Stored entries

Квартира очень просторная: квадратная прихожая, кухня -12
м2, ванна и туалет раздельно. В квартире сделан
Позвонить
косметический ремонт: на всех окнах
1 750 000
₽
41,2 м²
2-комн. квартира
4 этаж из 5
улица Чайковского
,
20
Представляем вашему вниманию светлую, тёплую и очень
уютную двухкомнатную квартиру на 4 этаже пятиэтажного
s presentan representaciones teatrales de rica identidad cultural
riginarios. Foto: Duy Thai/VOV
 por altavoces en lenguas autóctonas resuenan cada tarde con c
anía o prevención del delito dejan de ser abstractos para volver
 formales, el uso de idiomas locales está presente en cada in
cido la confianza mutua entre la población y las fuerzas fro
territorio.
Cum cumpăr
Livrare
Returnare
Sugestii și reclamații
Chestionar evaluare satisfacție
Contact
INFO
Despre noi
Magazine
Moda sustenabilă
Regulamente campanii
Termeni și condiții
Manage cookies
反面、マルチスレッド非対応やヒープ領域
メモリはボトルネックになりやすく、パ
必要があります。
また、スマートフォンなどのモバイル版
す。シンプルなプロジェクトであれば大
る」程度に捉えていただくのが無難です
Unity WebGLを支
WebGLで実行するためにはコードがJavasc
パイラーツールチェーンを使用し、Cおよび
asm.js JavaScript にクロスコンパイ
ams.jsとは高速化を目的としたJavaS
* * *
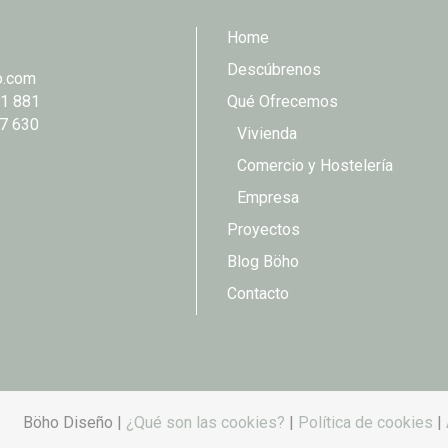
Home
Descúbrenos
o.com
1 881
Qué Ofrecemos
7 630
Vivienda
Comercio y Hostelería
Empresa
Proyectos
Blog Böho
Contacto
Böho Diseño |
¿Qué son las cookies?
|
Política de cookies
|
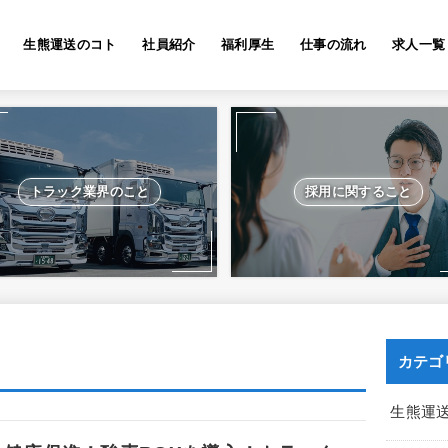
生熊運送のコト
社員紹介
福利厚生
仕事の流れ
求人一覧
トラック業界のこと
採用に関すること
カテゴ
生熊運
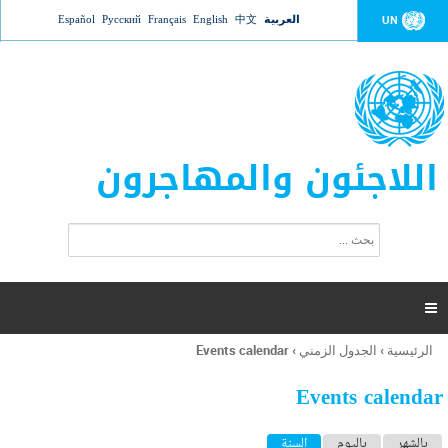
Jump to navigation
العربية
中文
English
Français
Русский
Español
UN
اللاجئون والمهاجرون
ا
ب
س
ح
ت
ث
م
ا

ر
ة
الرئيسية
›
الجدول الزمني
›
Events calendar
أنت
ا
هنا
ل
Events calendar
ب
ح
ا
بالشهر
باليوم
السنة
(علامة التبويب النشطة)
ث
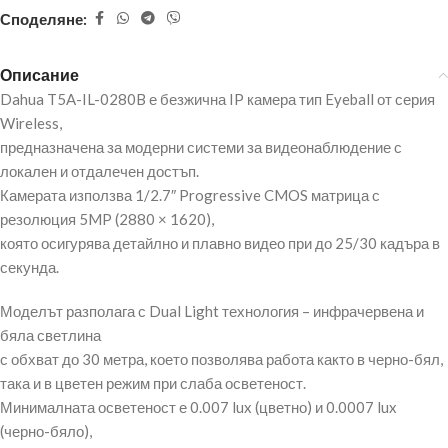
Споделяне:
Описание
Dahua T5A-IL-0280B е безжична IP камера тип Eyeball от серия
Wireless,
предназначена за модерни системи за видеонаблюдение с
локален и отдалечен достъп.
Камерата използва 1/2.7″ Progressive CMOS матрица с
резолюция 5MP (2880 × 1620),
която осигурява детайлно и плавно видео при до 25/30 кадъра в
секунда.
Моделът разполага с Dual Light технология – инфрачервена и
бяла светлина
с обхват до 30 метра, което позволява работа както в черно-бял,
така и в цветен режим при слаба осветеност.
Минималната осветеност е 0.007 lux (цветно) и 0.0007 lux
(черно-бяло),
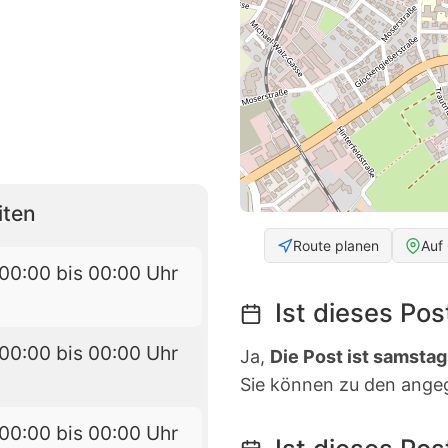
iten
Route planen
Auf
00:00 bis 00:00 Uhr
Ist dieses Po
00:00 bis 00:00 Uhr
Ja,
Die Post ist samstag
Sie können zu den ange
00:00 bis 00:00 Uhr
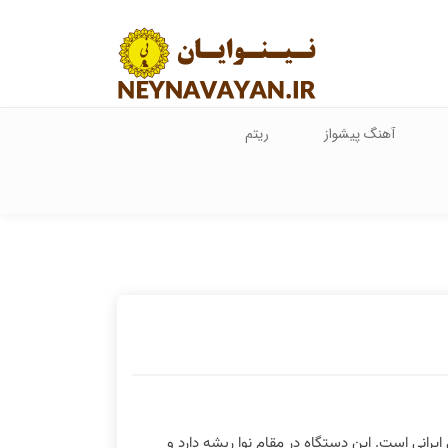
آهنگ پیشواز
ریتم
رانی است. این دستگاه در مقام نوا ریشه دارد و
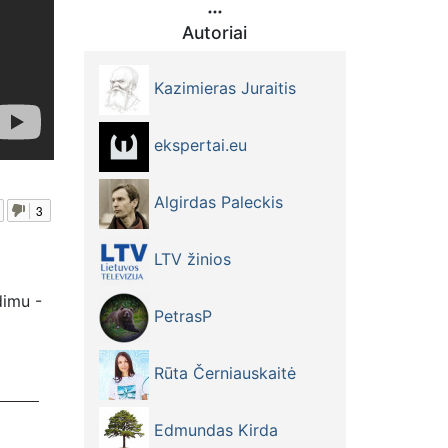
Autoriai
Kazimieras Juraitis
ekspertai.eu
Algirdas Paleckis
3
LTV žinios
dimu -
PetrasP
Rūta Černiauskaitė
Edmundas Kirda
---
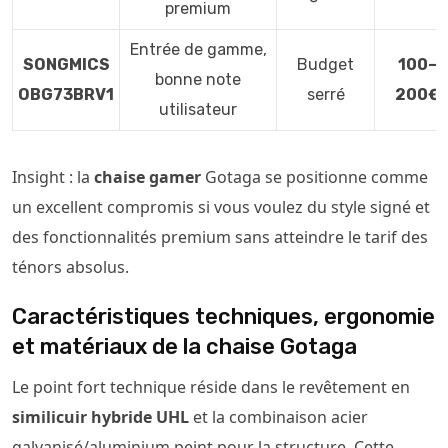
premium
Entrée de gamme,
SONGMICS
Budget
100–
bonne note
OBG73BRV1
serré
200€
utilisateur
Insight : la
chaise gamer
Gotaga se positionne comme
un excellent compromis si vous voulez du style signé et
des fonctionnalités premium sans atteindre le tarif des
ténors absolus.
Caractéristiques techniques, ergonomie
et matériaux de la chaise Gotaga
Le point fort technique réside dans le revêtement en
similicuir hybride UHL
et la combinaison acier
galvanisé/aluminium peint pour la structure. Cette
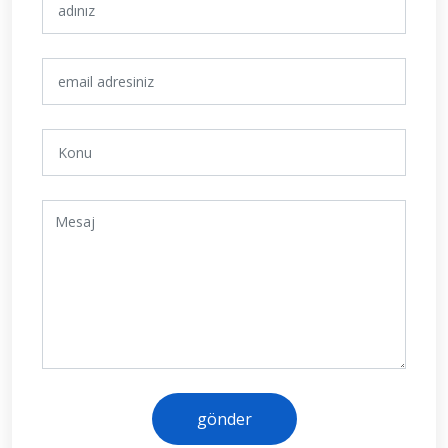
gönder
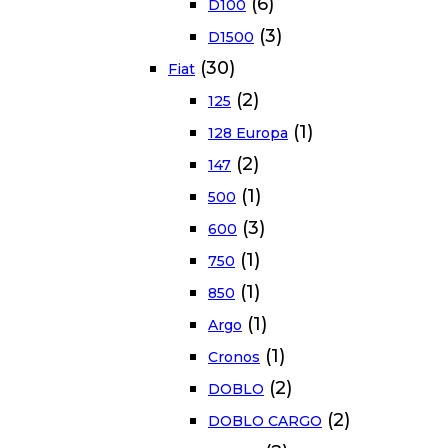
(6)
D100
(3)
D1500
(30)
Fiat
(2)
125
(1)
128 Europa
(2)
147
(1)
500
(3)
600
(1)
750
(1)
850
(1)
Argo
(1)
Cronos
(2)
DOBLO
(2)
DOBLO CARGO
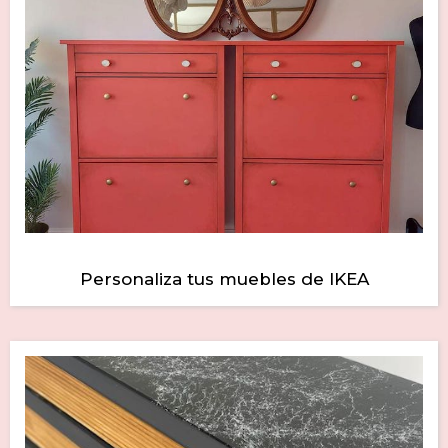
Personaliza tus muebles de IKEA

**Problem to solve**:
Retype the portion of the data above that starts on the line with "Квартира очень просторная: квадратная" and finishes on the line with "s presentan representaciones", including both of those lines.

**Result**:
Квартира очень просторная: квадратная прихожая, кухня -12
м2, ванна и туалет раздельно. В квартире сделан
Позвонить
косметический ремонт: на всех окнах
1 750 000
₽
41,2 м²
2-комн. квартира
4 этаж из 5
улица Чайковского
,
20
Представляем вашему вниманию светлую, тёплую и очень
уютную двухкомнатную квартиру на 4 этаже пятиэтажного
s presentan representaciones teatrales de rica identidad cultural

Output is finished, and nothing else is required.